Another way that I connect to the queer sports community is through my podcast, Beau my God, and company, Beau my God, LLC. Through these platforms I have had the opportunity to spread awareness and fact-based information on a range of LGBTQIA+ topics including culture, history, current events, and sports. We have covered topics like Brittney Griner’s unjust sentence in Russian prison, anti-trans sports bills being proposed across the country, and more! I have delivered various trainings and presentations on gender vs sex, LGBTQIA+ 101, Gender, Mental Health, and Periods; LGBTQIA+ Implications in the Workplace, and more. Beau my God the Podcast is on Season 3 with over 40 original episodes containing guests such as Trans Filmmaker and the director of Trans in Trumpland, Tony Zosherafatain; Trans Activist and Entrepreneur, Aydian Dowling; Steven Knipp, the Executive Director of GenPride; and various members of Pride Cheerleading Association and CHEER Seattle.

If given the chance, what would you tell/teach your younger self? And/or is there anything you hope to teach the younger generation that may be looking up to you.

If there was anything that I wish I could tell my younger self, it would be to dream big. I spent a lot of my childhood minimizing myself, my presence, my dreams. Trying to be what I thought at the time was feasible and realistic. Now that I am growing into myself, my nonbinaryness, my transness, my queerness, my full and identity, I am realizing just how amazing, and smart, and capable and resilient I am. And I know I am capable of so much more than I have ever given myself credit for. I never pictured living to the age that I currently am. I never thought there was more to life after college and getting married. I never knew that I could be truly whatever I set my mind to, and I have been many things – a Firefighter, EMT, Emergency Dispatcher, a Receptionist, a Snack Bar Manager, a busser, a physical laborer, an Emergency Manager, a treasurer and bookkeeper, an administrative assistant, an office manager, a small business owner, a podcaster. And let’s see what I have yet to be!

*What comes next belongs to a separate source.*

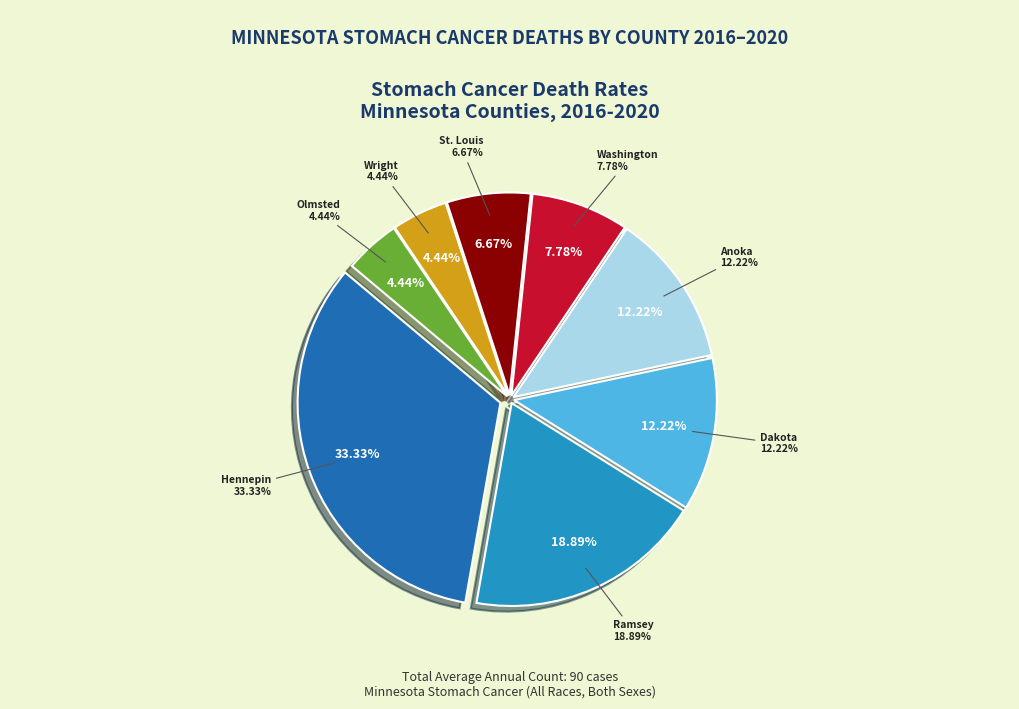

To the nearest percent, what is the difference between the largest and smallest slice percentages?

29%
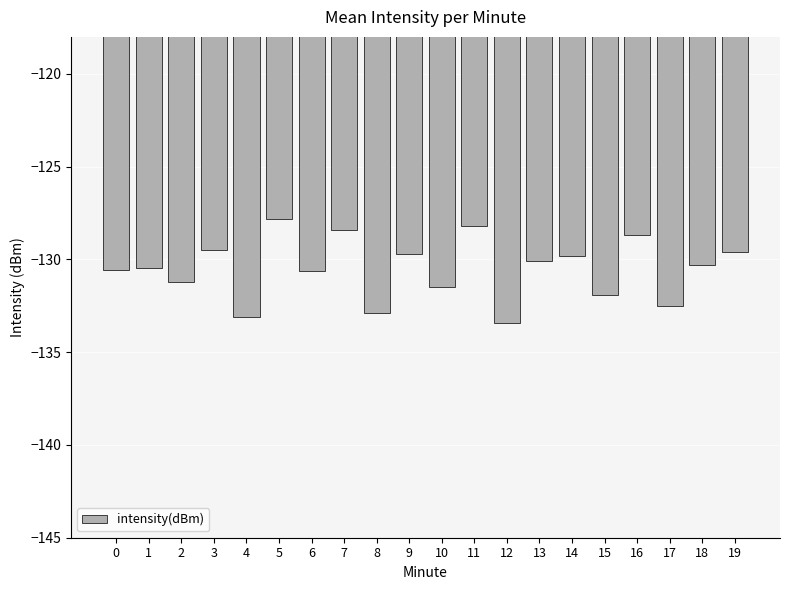

What is the difference between the values at 3 and 14?

0.3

What are your future goals?

My future goals are to continue in my passions for LGBTQIA+ advocacy and visibility with a focus on sports and media/communications. I would love to grow my LLC into a publishing and production company, work in sports broadcasting or management, and I am during writing and publishing many different books and projects. I want to do a little bit of everything, have a family, travel the world, and make it a better place. Owning a home would be ideal 🙂

What does Sports Diversity mean to you?

Sports diversity means a lot of things to me. It means creating a space where all people are represented in their journeys. A place where transgender athletes weren’t banned from participating out of biased, unfounded fears. Where women, nonbinary, and intersex people could participate in sports regardless of their testosterone levels, arbitrary and outdated secondary sex characteristic categorizations. A place where we can recognize and credit, monetarily support the cultures and people who created and introduced sports and recreational activities like Yoga. I think that Sports diversity is ensuring that people have a seat at the table to not only participate in their respective sports but have the platform and visibility to share improvements and the betterment of these spaces and groups. It is wonderful to see so many professional athletes come publicly out of the closet, but there are reasons why most are in the closet in the first place. There are reasons that people are afraid to be their full selves in these arenas, and that is where we need the change. Most sports are team sports, and that is how we should tackle issues of diversity, equity, inclusion, and accessibility in athletics. As a team, working together to uplift, support, and show up for our teammates, partners, stakeholders, and friends.